Incubators for Young Entrepreneurs: 20 Case Histories
Edited by Dan Remenyi and Kenneth A Grant ISBN: 978-1-911218-79-1
Entrepreneurship and Innovation education continues to be a high priority in most societies, with small to medium-size enterprises seen as a most important engine of growth in both the developed and the developing world. As a result, many universities have launched educational courses or modules to help educate and develop young entrepreneurs.
However, entrepreneurship is extremely difficult to teach. The tried and tested classroom-based approaches used in most other subjects do not sufficiently address what is needed to be known or experienced in order to have any chance of being a successful entrepreneur. This is because ultimately entrepreneurship is about making things happen. Simply having good ideas is just not enough to create an entrepreneurial opportunity. The good idea has to be tested in the real world and the entrepreneur needs support from a range of facilitators in an entrepreneurial ecosystem for the business to have a real chance of succeeding. The knowledge required for this is of the type that is most effectively acquired by action. So, educating young people in innovation and entrepreneurship is not enough - they need to gain real experience. Youth incubators play a critical role in providing a supportive environment in which young people can get this experience.
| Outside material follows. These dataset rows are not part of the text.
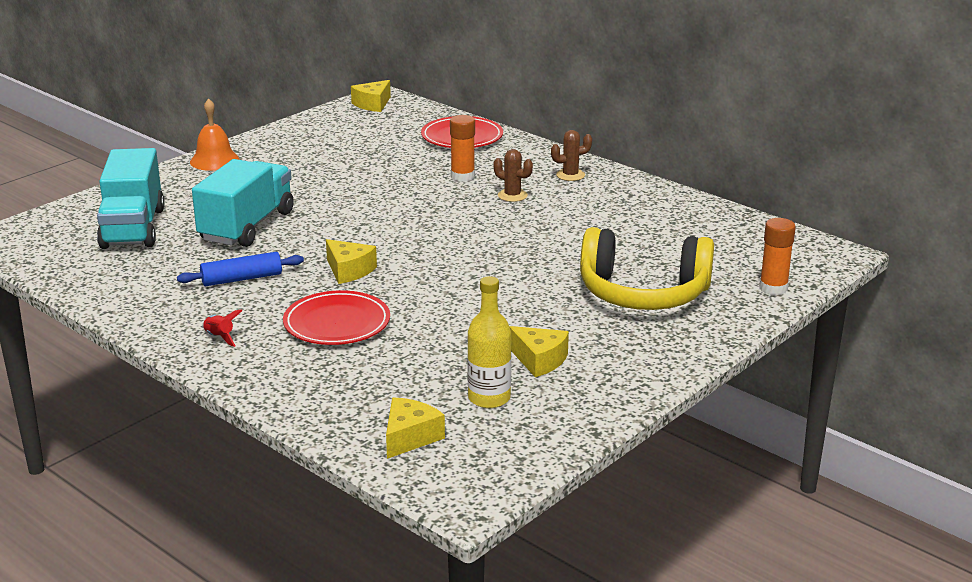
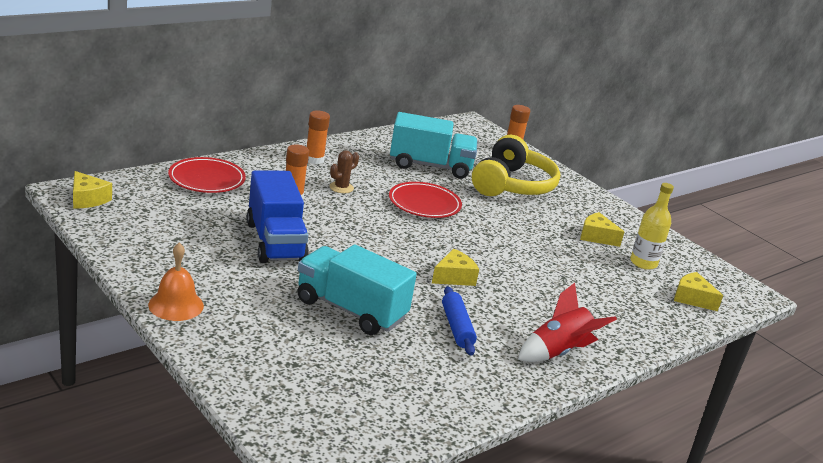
camera: 85 degrees left, 0 degrees up
(133, 228) = (328, 374): turquoise truck -> turquoise truck (430, 166)
(219, 337) = (558, 352): red rocket -> red rocket, size x2.10
(337, 323) = (540, 297): red plate -> red plate (424, 204)
(356, 181) = (275, 242): none -> blue truck
(539, 360) = (596, 237): yellow cheese -> yellow cheese turned 105 degrees counterclockwise
(570, 175) = (314, 159): brown cactus -> orange glue stick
In youth incubators, young people can explore and validate business ideas, develop and test business models and identify and validate value propositions for target customers. They discover how to find the right resources, look for the right support, understand the financial and legal environment and funding sources, as well as come to terms with the issues involved in acquiring staff and a place from which to run the business. The young are not “taught”, rather their activities are guided by mentors or coaches within a supportive environment. In short youth incubators are a way of being able to deliver the types of experiences that are necessary to give new ideas a proper chance of success.
This anthology consists of 20 case histories describing youth incubators which have been selected from over 50 submissions to be presented at the International Conferences of Entrepreneurship and Innovation over the past three years. These are great examples from various parts of the world showcasing how much can be achieved using this approach to entrepreneurial development. They range from well-funded units in long-established universities to pioneering efforts by individuals or small groups in developing countries. These cases will be valuable to anyone who is involved in either the setup or operation of youth entrepreneur incubators and accelerators. The case histories provide descriptions of each of the incubators, including selection approaches, support provided and community involvement.
We believe that reading about these students’ successes will help improve anyone responsible for developing successful youth entrepreneurs.